(PAGE EXCERPT begins)

MLCV #1 | Image Classification

2016-07-02 3. Computer Vision Comments

Introduction

Tasks:
- Image Classification : The task of classifying an image according to its visual content.
- Image Representation : focus on the way to encode visual contents into vectors (embedding, encoding)

1. AlexNet (2012)

Introduction : CNNs have been prohibitively expensive to apply in large scale to high resolution images.
Method : Training on Multiple GPUs

def AlexNet(x):
  out = MP(relu(conv11x11(x)))
  out = MP(relu(conv5x5(out)))
  out = relu(conv3x3(out))
  out = relu(conv3x3(out))
  out = MP(relu(conv3x3(out)))
  out = FC(relu(FC(relu(FC(out)))))
  return out

2. VGG Net (2014)

Introduction : come up with significantly more accurate ConvNet
Method : deeper ConvNet

def VGG16(x):
  out = MP(conv3x3(conv3x3(x)))
  out = MP(conv3x3(conv3x3(out)))
  for i in range(3):
    out = MP(conv3x3(conv3x3(conv3x3(out))))
  out = softmax(FC(FC(FC(out))))
  return out

3. GoogleNet (2015)

Introduction : efficient deeper networks (with fewer params than AlexNet)
Method : inception module(NIN, Bottleneck)

def inception_block(x):
  branch_1x1 = conv1x1(x)
  branch_3x3 = conv3x3(conv1x1(x))
  branch_5x5 = conv5x5(conv1x1(x))
  branch_pool = conv1x1(MP3x3(x,same))
  out = concat([branch_1x1,branch_3x3,branch_5x5,branch_pool])
  return out

4. ResNet (Microsoft, 2015)

Introduction : to solve the degradation problem caused by deeper layer.
Method : Residual Block with shortcut(skip) connection defined as :

$$ \mathbf{x}_{l+1} = \mathbf{x}_l + F(\mathbf{x}_l,{W_i}) $$

def residual_block(x):
  out = relu(bn1(conv3x3(x)))
  out = relu(bn2(conv3x3(out)) + x)
  return out

5. DenseNet (2016)

Introduction : information about the input or gradient can vanish and wash out as CNNs become deep
Method : Dense Connectivity (not sum, just concat)
Result : 77.85% of top-1 accuracy in ImageNet

$$ x_l = H_l([x_0, x_1, … , x_{l-1} ]) $$

$[x_0, x_1, … , x_{l-1}]$ means concatenation of the features-maps produced in previous layers.

def dense_block(x):
  out = conv1x1(relu(bn1(x)))  # Bottleneck for comput. efficiency
  out = conv3x3(relu(bn2(out)))
  out = concat([x, out])
  return out

6. ResNeXt (2016)

(PAGE EXCERPT ends)
(INFORMATION PROVIDED begins)

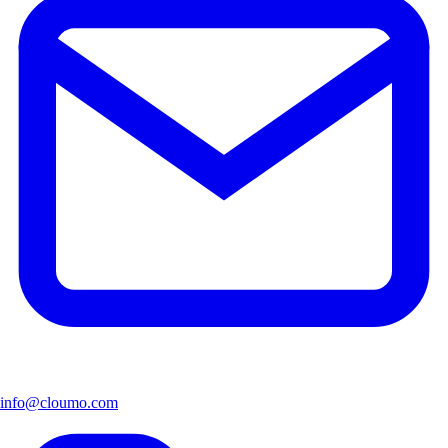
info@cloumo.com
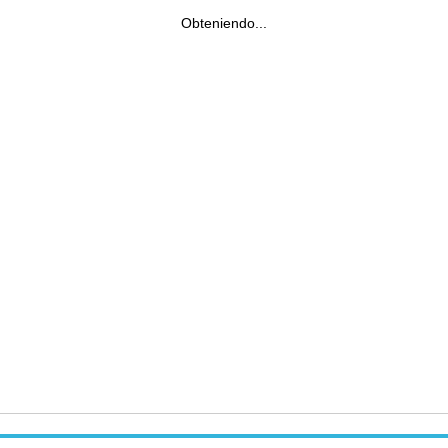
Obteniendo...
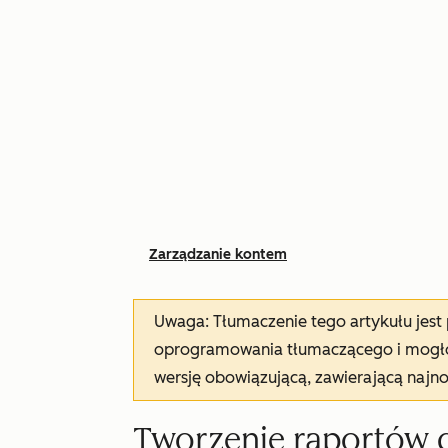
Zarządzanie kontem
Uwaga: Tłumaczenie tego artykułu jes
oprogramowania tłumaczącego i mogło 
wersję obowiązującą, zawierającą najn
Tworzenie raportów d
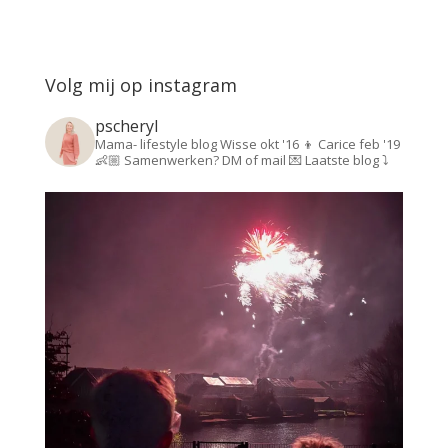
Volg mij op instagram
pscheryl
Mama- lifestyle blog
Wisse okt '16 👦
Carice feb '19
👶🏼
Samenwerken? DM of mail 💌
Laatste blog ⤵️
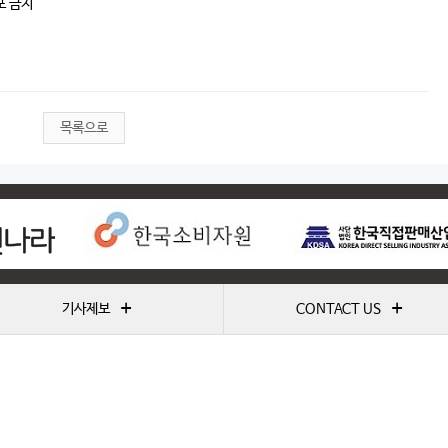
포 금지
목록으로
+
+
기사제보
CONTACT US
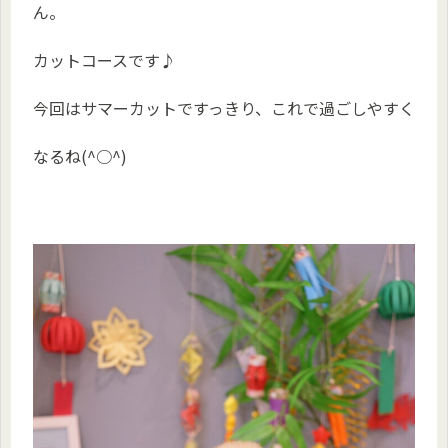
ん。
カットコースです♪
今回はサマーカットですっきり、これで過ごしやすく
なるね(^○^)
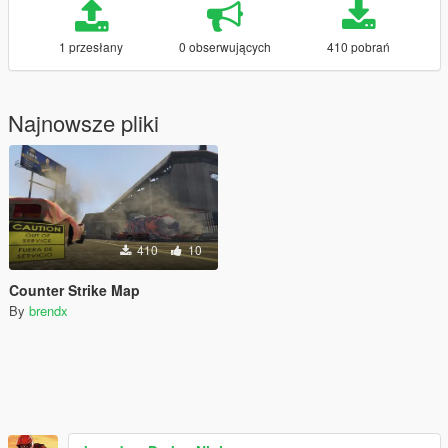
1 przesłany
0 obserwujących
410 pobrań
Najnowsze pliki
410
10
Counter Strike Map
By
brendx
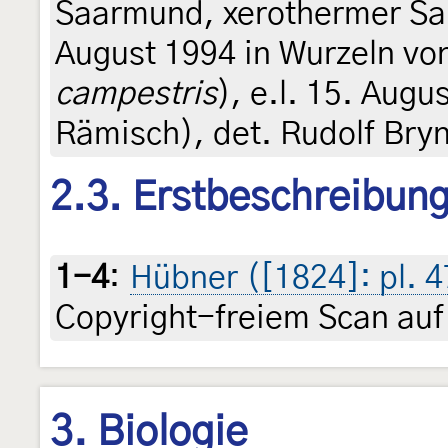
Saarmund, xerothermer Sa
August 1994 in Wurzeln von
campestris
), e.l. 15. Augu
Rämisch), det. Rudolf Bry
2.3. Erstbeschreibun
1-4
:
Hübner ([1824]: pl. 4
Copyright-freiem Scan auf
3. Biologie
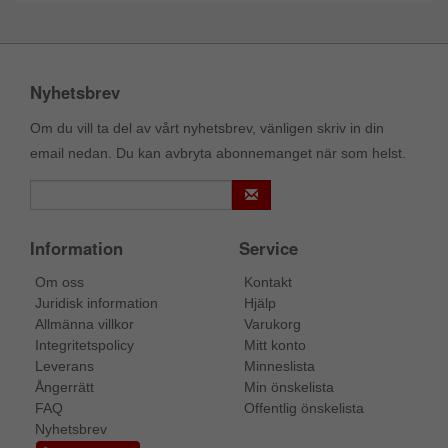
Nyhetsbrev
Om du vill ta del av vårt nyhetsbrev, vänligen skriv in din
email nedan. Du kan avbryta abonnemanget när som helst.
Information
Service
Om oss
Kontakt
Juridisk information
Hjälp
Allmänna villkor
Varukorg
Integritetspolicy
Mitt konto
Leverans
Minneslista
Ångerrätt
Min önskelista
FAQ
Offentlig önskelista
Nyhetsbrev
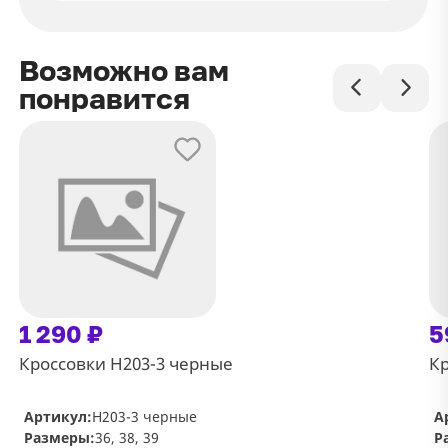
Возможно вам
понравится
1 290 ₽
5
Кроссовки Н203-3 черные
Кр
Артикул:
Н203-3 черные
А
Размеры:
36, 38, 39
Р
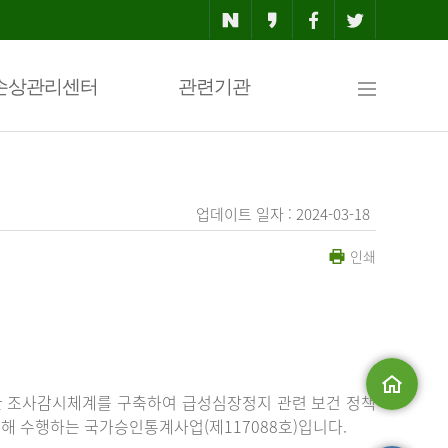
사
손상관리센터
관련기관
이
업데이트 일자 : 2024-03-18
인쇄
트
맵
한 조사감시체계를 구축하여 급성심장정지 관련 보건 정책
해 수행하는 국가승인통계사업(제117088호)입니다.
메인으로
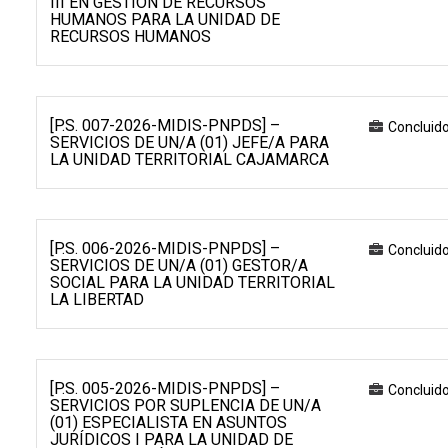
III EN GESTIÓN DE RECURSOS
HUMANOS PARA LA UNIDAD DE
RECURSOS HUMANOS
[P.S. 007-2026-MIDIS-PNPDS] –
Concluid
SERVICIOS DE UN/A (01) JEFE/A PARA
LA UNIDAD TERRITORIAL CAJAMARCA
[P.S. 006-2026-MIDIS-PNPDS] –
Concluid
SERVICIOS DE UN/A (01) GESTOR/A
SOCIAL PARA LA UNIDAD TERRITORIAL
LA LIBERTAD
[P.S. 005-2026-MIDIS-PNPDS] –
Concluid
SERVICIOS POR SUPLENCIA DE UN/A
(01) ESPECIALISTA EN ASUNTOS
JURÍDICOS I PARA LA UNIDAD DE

(INFORMATION PROVIDED ends)

PROBLEMS AND TASKS
A – Update the image classification notes, starting with "out = MP(conv3x3(conv3x3(out)))" and going on through "params than AlexNet)", so that "GoogleNet" reads "GoogLeNet".
B – Write the next part of the image classification notes, picking up after the last line shown.

RESULTS OF THE TASKS
A –
out = MP(conv3x3(conv3x3(out)))
  for i in range(3):
    out = MP(conv3x3(conv3x3(conv3x3(out))))
  out = softmax(FC(FC(FC(out))))
  return out

3. GoogLeNet (2015)

Introduction : efficient deeper networks (with fewer params than AlexNet)

B –
Introduction : present a improved architecture that adopts ResNets strategy of repeating layers.
Method : split-transform-merge strategy (cardinality)
Result : 80.9% of top-1 accuracy in ImageNet with 83.6M params

$$ \mathbf{x}_{l+1} = \mathbf{x}l + \sum{i=1}^{cardin} F_i(\mathbf{x}_l) $$

def residual_block(x):
  out = relu(bn1(conv3x3(x, groups=cardinality)))
  out = relu(bn2(conv3x3(out, groups=cardinality)) + x)
  return out

7. ShuffleNet(2017)

Introduction : extremely computation-efficient CNN architecture named ShuffleNet, designed specially for mobile devices with very limited computing power.
Methods : utilizes two new operations, pointwise group convolution and channel shuffle
1. divide the channels in each group into several subgroups
2. feed each group in the next layer with difference subgroup

8. FixResNeXt (2019)

Introduction : Existing augmentations induce a significant discrepancy between the size of the objects seen by the classifier at train and test time.
Method : Simple strategy to optimize the classifier performance, that employs different train and test resolution : in face, a lower train resolution improves the classification at test time.
Result : 86.4% of top-1 accuracy in ImageNet with 83.6M params

(L) conventional augmentation method (R) proposed augmentation method

9. ViT : An Image is Worth 16x16 Words (2020, GoogRes)

Introduction :
- Transformer architecture has become the de-facto standard for natural language processing tasks
- In vision, attention is either applied in conjunction with convolutional networks, or used to replace certain components of convolutional networks while keeping their overall structure in place
- We show that this reliance on CNNs is not necessary and a pure transformer applied directly to sequences of image patches can perform very well on image classification tasks.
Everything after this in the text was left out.